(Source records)
———

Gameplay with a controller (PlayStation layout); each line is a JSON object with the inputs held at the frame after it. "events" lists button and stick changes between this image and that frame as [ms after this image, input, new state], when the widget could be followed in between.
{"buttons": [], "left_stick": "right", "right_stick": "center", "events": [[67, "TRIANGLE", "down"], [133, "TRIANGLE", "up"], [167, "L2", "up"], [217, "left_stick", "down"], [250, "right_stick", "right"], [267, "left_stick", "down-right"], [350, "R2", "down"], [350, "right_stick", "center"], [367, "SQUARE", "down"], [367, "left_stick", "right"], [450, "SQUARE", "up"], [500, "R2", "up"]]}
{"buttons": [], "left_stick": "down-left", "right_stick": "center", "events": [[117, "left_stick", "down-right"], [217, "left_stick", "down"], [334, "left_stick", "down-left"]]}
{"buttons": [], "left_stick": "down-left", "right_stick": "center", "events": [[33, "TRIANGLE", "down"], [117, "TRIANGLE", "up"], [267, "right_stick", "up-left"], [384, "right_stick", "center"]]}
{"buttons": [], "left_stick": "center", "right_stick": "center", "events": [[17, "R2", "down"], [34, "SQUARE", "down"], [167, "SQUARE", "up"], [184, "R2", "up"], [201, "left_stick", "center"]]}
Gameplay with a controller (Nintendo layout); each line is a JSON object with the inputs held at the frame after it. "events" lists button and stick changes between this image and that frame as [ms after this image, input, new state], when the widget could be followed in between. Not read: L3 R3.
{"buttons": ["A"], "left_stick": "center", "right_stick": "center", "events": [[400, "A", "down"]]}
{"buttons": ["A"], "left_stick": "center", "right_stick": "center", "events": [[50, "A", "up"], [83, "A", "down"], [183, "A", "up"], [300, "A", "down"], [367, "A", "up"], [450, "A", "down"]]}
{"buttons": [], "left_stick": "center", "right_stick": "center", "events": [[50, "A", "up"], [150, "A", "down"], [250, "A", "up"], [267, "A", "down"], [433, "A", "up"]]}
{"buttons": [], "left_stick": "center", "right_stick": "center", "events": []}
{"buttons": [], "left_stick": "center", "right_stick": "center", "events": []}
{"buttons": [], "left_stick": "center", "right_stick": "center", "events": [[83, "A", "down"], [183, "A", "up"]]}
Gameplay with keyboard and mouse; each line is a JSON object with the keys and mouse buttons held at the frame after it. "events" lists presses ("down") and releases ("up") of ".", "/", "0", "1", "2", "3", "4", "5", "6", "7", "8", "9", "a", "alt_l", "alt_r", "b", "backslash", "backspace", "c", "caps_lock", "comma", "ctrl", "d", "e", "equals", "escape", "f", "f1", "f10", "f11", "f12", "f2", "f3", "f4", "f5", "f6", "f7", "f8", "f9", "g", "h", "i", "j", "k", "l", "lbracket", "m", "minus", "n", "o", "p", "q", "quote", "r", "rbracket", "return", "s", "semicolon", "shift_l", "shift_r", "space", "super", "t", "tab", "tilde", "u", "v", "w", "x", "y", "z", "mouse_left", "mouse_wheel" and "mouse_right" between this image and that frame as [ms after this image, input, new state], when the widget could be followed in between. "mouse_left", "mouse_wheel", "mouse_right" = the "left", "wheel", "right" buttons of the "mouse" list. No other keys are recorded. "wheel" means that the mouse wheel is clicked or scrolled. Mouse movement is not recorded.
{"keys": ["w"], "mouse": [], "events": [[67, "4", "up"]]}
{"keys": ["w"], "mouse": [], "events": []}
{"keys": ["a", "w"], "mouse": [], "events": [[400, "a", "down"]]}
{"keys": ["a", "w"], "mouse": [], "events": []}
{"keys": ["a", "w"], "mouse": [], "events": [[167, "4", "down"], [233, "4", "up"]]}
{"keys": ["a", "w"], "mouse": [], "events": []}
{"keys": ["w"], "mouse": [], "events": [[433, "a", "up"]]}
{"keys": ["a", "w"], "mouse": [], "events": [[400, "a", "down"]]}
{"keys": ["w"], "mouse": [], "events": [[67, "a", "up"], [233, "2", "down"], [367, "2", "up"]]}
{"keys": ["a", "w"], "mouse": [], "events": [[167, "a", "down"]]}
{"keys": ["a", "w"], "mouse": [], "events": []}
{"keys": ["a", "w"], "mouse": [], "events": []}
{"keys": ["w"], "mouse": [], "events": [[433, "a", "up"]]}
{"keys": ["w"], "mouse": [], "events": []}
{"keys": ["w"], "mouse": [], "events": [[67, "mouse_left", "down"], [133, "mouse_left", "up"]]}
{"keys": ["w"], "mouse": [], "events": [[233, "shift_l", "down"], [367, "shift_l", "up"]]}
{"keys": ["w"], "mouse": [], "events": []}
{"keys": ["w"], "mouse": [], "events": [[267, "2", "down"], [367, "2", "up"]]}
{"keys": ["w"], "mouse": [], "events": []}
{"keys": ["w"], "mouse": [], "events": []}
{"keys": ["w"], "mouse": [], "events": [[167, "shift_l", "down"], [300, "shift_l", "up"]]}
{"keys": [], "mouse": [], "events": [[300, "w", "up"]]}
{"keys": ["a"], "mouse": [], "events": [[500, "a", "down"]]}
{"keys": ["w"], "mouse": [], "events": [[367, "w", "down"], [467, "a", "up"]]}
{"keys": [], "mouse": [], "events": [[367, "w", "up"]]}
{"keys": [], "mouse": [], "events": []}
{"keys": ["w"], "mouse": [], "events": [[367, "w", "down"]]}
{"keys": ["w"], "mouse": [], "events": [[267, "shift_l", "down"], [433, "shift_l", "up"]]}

———

# Task to complete
Output each entry exactly as written, leaving none out.

# Solved problem
Gameplay with a controller (PlayStation layout); each line is a JSON object with the inputs held at the frame after it. "events" lists button and stick changes between this image and that frame as [ms after this image, input, new state], when the widget could be followed in between.
{"buttons": [], "left_stick": "right", "right_stick": "center", "events": [[67, "TRIANGLE", "down"], [133, "TRIANGLE", "up"], [167, "L2", "up"], [217, "left_stick", "down"], [250, "right_stick", "right"], [267, "left_stick", "down-right"], [350, "R2", "down"], [350, "right_stick", "center"], [367, "SQUARE", "down"], [367, "left_stick", "right"], [450, "SQUARE", "up"], [500, "R2", "up"]]}
{"buttons": [], "left_stick": "down-left", "right_stick": "center", "events": [[117, "left_stick", "down-right"], [217, "left_stick", "down"], [334, "left_stick", "down-left"]]}
{"buttons": [], "left_stick": "down-left", "right_stick": "center", "events": [[33, "TRIANGLE", "down"], [117, "TRIANGLE", "up"], [267, "right_stick", "up-left"], [384, "right_stick", "center"]]}
{"buttons": [], "left_stick": "center", "right_stick": "center", "events": [[17, "R2", "down"], [34, "SQUARE", "down"], [167, "SQUARE", "up"], [184, "R2", "up"], [201, "left_stick", "center"]]}
Gameplay with a controller (Nintendo layout); each line is a JSON object with the inputs held at the frame after it. "events" lists button and stick changes between this image and that frame as [ms after this image, input, new state], when the widget could be followed in between. Not read: L3 R3.
{"buttons": ["A"], "left_stick": "center", "right_stick": "center", "events": [[400, "A", "down"]]}
{"buttons": ["A"], "left_stick": "center", "right_stick": "center", "events": [[50, "A", "up"], [83, "A", "down"], [183, "A", "up"], [300, "A", "down"], [367, "A", "up"], [450, "A", "down"]]}
{"buttons": [], "left_stick": "center", "right_stick": "center", "events": [[50, "A", "up"], [150, "A", "down"], [250, "A", "up"], [267, "A", "down"], [433, "A", "up"]]}
{"buttons": [], "left_stick": "center", "right_stick": "center", "events": []}
{"buttons": [], "left_stick": "center", "right_stick": "center", "events": []}
{"buttons": [], "left_stick": "center", "right_stick": "center", "events": [[83, "A", "down"], [183, "A", "up"]]}
Gameplay with keyboard and mouse; each line is a JSON object with the keys and mouse buttons held at the frame after it. "events" lists presses ("down") and releases ("up") of ".", "/", "0", "1", "2", "3", "4", "5", "6", "7", "8", "9", "a", "alt_l", "alt_r", "b", "backslash", "backspace", "c", "caps_lock", "comma", "ctrl", "d", "e", "equals", "escape", "f", "f1", "f10", "f11", "f12", "f2", "f3", "f4", "f5", "f6", "f7", "f8", "f9", "g", "h", "i", "j", "k", "l", "lbracket", "m", "minus", "n", "o", "p", "q", "quote", "r", "rbracket", "return", "s", "semicolon", "shift_l", "shift_r", "space", "super", "t", "tab", "tilde", "u", "v", "w", "x", "y", "z", "mouse_left", "mouse_wheel" and "mouse_right" between this image and that frame as [ms after this image, input, new state], when the widget could be followed in between. "mouse_left", "mouse_wheel", "mouse_right" = the "left", "wheel", "right" buttons of the "mouse" list. No other keys are recorded. "wheel" means that the mouse wheel is clicked or scrolled. Mouse movement is not recorded.
{"keys": ["w"], "mouse": [], "events": [[67, "4", "up"]]}
{"keys": ["w"], "mouse": [], "events": []}
{"keys": ["a", "w"], "mouse": [], "events": [[400, "a", "down"]]}
{"keys": ["a", "w"], "mouse": [], "events": []}
{"keys": ["a", "w"], "mouse": [], "events": [[167, "4", "down"], [233, "4", "up"]]}
{"keys": ["a", "w"], "mouse": [], "events": []}
{"keys": ["w"], "mouse": [], "events": [[433, "a", "up"]]}
{"keys": ["a", "w"], "mouse": [], "events": [[400, "a", "down"]]}
{"keys": ["w"], "mouse": [], "events": [[67, "a", "up"], [233, "2", "down"], [367, "2", "up"]]}
{"keys": ["a", "w"], "mouse": [], "events": [[167, "a", "down"]]}
{"keys": ["a", "w"], "mouse": [], "events": []}
{"keys": ["a", "w"], "mouse": [], "events": []}
{"keys": ["w"], "mouse": [], "events": [[433, "a", "up"]]}
{"keys": ["w"], "mouse": [], "events": []}
{"keys": ["w"], "mouse": [], "events": [[67, "mouse_left", "down"], [133, "mouse_left", "up"]]}
{"keys": ["w"], "mouse": [], "events": [[233, "shift_l", "down"], [367, "shift_l", "up"]]}
{"keys": ["w"], "mouse": [], "events": []}
{"keys": ["w"], "mouse": [], "events": [[267, "2", "down"], [367, "2", "up"]]}
{"keys": ["w"], "mouse": [], "events": []}
{"keys": ["w"], "mouse": [], "events": []}
{"keys": ["w"], "mouse": [], "events": [[167, "shift_l", "down"], [300, "shift_l", "up"]]}
{"keys": [], "mouse": [], "events": [[300, "w", "up"]]}
{"keys": ["a"], "mouse": [], "events": [[500, "a", "down"]]}
{"keys": ["w"], "mouse": [], "events": [[367, "w", "down"], [467, "a", "up"]]}
{"keys": [], "mouse": [], "events": [[367, "w", "up"]]}
{"keys": [], "mouse": [], "events": []}
{"keys": ["w"], "mouse": [], "events": [[367, "w", "down"]]}
{"keys": ["w"], "mouse": [], "events": [[267, "shift_l", "down"], [433, "shift_l", "up"]]}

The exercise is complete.